A consumer, let’s just call him “Joe,” had to wait a week longer for his new Ventra card than promised.
Now that it has finally arrived, he can experience the “upgraded” Chicago Transit Authority system that CTA President Forrest Claypool mandated for all public transportation.
Joe activates it and puts money on it. Later, he walks to the nearest el station. He swipes the card, but nothing happens. He swipes it again, and the digital readout on the turnstile still denies his entrance to the train platform.
Joe asks the conductor why his card is not working. The conductor swipes it on the nearest Ventra balance machine and discovers the problem immediately: the card has a negative balance.
Wondering how that is possible after he has put money on it — his bank balance backs this up — and that it was his first time using the card, Joes noted that a negative balance on a bus card makes no sense.
The conductor takes pity on Joe’s plight and allows him to pass through the turnstile, but suggests that he contact customer service to clear the matter up.

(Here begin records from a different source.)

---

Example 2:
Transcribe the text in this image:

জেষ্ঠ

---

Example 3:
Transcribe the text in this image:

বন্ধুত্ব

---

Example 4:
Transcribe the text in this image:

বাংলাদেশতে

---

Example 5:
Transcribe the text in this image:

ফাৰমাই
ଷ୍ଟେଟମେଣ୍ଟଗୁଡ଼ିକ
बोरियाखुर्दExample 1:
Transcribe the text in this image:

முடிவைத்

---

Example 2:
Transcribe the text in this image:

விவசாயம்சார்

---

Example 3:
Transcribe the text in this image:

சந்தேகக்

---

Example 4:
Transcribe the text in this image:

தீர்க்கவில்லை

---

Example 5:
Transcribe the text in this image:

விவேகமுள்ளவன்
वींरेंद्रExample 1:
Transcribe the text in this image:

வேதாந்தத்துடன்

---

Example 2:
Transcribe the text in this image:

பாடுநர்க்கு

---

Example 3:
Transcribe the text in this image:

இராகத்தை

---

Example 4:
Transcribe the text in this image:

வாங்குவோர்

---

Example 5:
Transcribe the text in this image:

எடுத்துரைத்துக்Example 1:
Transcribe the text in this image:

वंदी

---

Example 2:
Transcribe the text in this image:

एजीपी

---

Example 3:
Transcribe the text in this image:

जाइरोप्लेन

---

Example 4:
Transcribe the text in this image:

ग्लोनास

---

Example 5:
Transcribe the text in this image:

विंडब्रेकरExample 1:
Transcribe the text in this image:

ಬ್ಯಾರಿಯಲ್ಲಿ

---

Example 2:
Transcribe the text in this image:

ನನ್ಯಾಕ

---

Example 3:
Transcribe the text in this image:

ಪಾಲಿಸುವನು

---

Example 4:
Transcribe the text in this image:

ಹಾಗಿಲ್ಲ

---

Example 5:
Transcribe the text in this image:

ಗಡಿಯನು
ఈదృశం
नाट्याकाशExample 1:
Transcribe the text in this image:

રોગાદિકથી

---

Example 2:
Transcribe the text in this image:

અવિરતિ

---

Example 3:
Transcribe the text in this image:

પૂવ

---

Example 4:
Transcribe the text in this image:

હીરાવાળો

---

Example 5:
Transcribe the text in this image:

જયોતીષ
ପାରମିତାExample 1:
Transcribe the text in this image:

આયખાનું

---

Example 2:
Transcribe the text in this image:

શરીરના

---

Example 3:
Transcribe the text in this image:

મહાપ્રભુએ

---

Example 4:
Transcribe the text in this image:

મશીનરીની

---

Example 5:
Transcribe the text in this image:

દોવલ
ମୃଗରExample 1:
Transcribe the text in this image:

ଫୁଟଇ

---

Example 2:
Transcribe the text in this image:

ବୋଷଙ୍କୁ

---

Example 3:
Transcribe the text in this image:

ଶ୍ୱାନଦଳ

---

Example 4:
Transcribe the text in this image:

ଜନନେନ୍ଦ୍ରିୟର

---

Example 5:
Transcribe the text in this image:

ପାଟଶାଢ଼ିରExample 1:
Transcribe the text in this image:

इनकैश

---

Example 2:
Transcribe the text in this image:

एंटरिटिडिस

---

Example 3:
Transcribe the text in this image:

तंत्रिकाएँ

He calls customer service upon reaching his destination and is immediately put on hold for approximately 40 minutes. After the wait, the operator answers and Joe hears the line go dead around the time he utters the phrase, “…the card isn’t showing my balance.”
Eventually, Joe calls the customer service line back, fully explains his grievance, and is told it “will be addressed shortly.” That basically means that it will be forwarded to another service agent who will contact Joe in two days.

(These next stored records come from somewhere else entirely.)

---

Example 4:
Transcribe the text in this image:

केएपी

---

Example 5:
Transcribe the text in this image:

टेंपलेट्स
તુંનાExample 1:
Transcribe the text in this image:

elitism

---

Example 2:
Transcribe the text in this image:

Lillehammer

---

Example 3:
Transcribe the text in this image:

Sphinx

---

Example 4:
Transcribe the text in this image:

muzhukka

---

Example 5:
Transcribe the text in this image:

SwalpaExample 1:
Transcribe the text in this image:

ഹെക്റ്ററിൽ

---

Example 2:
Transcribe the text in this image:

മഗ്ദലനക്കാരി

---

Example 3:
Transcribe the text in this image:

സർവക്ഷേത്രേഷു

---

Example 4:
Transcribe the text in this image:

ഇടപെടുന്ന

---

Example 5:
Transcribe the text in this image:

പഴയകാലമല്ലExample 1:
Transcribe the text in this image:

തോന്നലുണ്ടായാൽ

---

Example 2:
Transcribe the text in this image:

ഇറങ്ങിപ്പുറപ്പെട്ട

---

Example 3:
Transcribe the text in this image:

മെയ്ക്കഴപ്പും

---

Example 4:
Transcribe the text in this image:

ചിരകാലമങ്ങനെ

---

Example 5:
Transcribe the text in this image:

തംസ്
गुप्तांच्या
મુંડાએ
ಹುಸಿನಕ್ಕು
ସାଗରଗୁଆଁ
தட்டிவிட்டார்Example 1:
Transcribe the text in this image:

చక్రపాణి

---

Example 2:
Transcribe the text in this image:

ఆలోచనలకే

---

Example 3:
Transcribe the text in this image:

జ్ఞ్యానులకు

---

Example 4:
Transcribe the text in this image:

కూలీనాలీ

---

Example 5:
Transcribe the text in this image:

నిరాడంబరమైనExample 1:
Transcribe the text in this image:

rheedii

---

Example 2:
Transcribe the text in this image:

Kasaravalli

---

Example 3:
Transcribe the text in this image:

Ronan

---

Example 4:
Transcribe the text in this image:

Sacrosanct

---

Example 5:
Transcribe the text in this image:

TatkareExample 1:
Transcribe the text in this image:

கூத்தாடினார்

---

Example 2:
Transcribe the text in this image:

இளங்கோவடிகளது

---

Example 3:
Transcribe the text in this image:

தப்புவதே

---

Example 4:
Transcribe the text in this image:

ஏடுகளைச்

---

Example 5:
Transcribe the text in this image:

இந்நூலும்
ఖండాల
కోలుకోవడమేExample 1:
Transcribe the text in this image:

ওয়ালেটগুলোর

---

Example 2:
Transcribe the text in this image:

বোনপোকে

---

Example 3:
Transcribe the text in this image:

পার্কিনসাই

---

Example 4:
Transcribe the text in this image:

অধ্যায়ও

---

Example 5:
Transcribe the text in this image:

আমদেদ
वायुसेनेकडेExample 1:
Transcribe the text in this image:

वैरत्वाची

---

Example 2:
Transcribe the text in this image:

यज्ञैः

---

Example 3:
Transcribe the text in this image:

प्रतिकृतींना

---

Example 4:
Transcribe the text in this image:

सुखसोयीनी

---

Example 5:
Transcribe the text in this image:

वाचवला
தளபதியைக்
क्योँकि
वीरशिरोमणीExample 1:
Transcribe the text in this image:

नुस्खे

Ultimately, Joe feels like perhaps it was somewhat telling that the service was called “Ventra.” It’s a reference to the Latin word ventosa, meaning “Windy,” which scholarly Chicagoans know alludes to the political corruption abreast in the city and not a gust of air from the lake.
The scenario just described is becoming more common for CTA riders.
The Ventra system, which launched in August, his been a disaster of foresight and planning. Customers have complained about everything from needing to swipe their cards several times to having to wait nearly two weeks for their cards to arrive by mail.
Adding insult to injury is the fact that Richard Wunderle, head of North American operations of Cubic Transportation Systems Inc., the firm that CTA contracted to implement the card system, told the press recently that he “can’t give a best guess” when the cards will work properly.
A stunning lack of empathy.
This adds credence to the theory that the system is the boondoggle it was deemed by some Chicagoans in its planning stages. It appears to have been created in a smoke-filled room of men twirling their mustaches; foisting onto consumers something with few alternatives if it failed to meet expectations.
The silver lining here is that the deal the Chicago Transit Board struck with Cubic — a $454 million, 12-year contract for an Open Standards Fare System made without upfront costs — cannot be paid until the program is working properly.
According to Claypool, this means that wait times on Ventra’s customer hotline are under five minutes before an operator handles a call. “Working properly” also means that fare readers process transactions in 2.5 seconds or less, and 99 percent of Ventra equipment is functioning properly.
This means that Mayor Rahm Emanuel wields some authority over the firm to assure that problems are fixed.
But since the program was implemented with no feedback from constituents or alternative plan due to “bugs” in the system, the mayor faces a potential political backlash if this turns into a complete bust.
The mayor, much like Joe waiting endlessly for customer support that never arrives, is at the mercy of the program that is too big to fail.